* [Action item] The lines from the start of the records through the one containing "(51) 3782 2282" are to be restated word for word; please include both ends.

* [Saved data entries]
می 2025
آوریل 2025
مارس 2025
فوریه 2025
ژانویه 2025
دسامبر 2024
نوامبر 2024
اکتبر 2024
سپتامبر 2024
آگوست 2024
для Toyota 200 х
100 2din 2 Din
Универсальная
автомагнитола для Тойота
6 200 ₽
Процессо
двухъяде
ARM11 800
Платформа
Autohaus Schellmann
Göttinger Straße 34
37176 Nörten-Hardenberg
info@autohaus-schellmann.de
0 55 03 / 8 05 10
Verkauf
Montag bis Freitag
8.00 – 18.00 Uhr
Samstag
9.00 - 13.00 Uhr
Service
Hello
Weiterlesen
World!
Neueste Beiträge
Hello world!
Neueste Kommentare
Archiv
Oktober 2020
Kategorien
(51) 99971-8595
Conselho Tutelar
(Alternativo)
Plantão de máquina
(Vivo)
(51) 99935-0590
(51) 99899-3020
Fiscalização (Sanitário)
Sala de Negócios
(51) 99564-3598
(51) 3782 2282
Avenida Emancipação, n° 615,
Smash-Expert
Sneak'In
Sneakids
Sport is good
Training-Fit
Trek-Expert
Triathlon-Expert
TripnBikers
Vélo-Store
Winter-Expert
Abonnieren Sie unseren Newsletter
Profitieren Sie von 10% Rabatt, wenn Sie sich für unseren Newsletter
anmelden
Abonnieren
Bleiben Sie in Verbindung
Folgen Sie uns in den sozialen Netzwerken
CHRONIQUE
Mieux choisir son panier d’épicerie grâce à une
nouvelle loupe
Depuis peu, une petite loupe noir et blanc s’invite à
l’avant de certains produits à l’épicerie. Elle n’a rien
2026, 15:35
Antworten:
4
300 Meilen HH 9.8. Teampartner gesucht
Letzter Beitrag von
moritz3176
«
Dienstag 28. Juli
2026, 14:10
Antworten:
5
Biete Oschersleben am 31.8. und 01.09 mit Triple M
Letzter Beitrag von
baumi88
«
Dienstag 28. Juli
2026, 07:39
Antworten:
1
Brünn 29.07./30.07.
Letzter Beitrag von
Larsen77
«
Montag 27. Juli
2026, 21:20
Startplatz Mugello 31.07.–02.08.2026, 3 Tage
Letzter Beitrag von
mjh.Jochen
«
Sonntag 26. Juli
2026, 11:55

* [Exercise response]
می 2025
آوریل 2025
مارس 2025
فوریه 2025
ژانویه 2025
دسامبر 2024
نوامبر 2024
اکتبر 2024
سپتامبر 2024
آگوست 2024
для Toyota 200 х
100 2din 2 Din
Универсальная
автомагнитола для Тойота
6 200 ₽
Процессо
двухъяде
ARM11 800
Платформа
Autohaus Schellmann
Göttinger Straße 34
37176 Nörten-Hardenberg
info@autohaus-schellmann.de
0 55 03 / 8 05 10
Verkauf
Montag bis Freitag
8.00 – 18.00 Uhr
Samstag
9.00 - 13.00 Uhr
Service
Hello
Weiterlesen
World!
Neueste Beiträge
Hello world!
Neueste Kommentare
Archiv
Oktober 2020
Kategorien
(51) 99971-8595
Conselho Tutelar
(Alternativo)
Plantão de máquina
(Vivo)
(51) 99935-0590
(51) 99899-3020
Fiscalização (Sanitário)
Sala de Negócios
(51) 99564-3598
(51) 3782 2282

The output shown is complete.